=== ROWS ===
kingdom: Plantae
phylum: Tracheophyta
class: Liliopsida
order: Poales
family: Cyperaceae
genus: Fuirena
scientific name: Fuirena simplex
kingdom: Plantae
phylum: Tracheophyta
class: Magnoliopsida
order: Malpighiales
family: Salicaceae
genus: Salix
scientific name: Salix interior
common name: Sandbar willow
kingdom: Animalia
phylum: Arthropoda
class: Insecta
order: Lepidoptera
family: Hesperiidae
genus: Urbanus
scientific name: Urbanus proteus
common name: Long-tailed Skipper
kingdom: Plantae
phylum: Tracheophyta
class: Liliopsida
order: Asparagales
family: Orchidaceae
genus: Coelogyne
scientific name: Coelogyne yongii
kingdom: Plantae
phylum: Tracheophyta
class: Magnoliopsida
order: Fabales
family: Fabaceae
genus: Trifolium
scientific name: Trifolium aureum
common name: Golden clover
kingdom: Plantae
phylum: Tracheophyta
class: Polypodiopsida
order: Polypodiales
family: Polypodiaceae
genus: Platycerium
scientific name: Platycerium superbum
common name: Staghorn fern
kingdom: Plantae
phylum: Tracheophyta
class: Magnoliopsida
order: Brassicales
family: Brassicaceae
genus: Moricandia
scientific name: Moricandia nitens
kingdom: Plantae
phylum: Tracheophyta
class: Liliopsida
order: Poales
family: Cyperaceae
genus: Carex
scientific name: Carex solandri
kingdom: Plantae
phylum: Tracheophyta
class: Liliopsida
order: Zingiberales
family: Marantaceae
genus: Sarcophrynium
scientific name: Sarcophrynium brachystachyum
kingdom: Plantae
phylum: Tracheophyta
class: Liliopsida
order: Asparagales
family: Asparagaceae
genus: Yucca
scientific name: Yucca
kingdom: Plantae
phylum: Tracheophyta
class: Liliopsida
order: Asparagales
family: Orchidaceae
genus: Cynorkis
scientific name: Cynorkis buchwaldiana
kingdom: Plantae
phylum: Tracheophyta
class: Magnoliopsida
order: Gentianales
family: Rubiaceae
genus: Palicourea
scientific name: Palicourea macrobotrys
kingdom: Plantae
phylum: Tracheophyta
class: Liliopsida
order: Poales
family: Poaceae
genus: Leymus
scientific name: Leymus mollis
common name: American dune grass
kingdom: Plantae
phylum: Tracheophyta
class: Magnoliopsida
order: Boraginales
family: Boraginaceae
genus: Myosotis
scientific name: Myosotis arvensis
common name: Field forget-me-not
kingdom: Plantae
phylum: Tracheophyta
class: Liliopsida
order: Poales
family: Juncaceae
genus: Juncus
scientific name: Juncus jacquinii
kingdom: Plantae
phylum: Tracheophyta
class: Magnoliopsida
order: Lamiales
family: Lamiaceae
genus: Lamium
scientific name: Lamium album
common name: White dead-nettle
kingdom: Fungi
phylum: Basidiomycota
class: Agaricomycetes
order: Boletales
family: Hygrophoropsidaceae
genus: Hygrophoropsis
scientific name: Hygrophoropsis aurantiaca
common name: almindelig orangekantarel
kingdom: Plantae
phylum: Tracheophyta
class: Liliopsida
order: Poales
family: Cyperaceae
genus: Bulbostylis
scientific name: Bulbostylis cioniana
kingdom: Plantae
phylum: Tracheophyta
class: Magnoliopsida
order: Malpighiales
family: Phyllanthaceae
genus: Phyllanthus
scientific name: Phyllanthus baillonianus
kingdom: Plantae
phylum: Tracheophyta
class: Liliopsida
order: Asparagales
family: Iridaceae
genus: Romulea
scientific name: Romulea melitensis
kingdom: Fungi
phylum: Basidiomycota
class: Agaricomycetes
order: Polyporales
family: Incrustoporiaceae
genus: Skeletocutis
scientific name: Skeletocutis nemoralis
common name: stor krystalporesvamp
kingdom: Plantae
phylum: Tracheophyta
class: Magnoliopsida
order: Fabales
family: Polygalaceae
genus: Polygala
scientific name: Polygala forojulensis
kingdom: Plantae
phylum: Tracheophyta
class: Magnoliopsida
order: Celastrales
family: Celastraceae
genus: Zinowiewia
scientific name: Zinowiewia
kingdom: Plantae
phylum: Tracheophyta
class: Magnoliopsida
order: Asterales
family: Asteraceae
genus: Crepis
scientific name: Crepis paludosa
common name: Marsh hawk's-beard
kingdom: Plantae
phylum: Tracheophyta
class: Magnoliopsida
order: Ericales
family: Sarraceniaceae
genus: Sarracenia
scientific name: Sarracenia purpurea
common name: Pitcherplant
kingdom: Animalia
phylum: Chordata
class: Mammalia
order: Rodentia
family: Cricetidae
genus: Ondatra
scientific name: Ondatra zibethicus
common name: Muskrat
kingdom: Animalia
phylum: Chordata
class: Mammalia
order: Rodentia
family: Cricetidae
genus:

=== WHAT NEEDS TO BE DONE ===
Copy out every line of the listing above that contains the string "common". Case counts.

=== RESULT OF THIS EXERCISE ===
common name: Sandbar willow
common name: Long-tailed Skipper
common name: Golden clover
common name: Staghorn fern
common name: American dune grass
common name: Field forget-me-not
common name: White dead-nettle
common name: almindelig orangekantarel
common name: stor krystalporesvamp
common name: Marsh hawk's-beard
common name: Pitcherplant
common name: Muskrat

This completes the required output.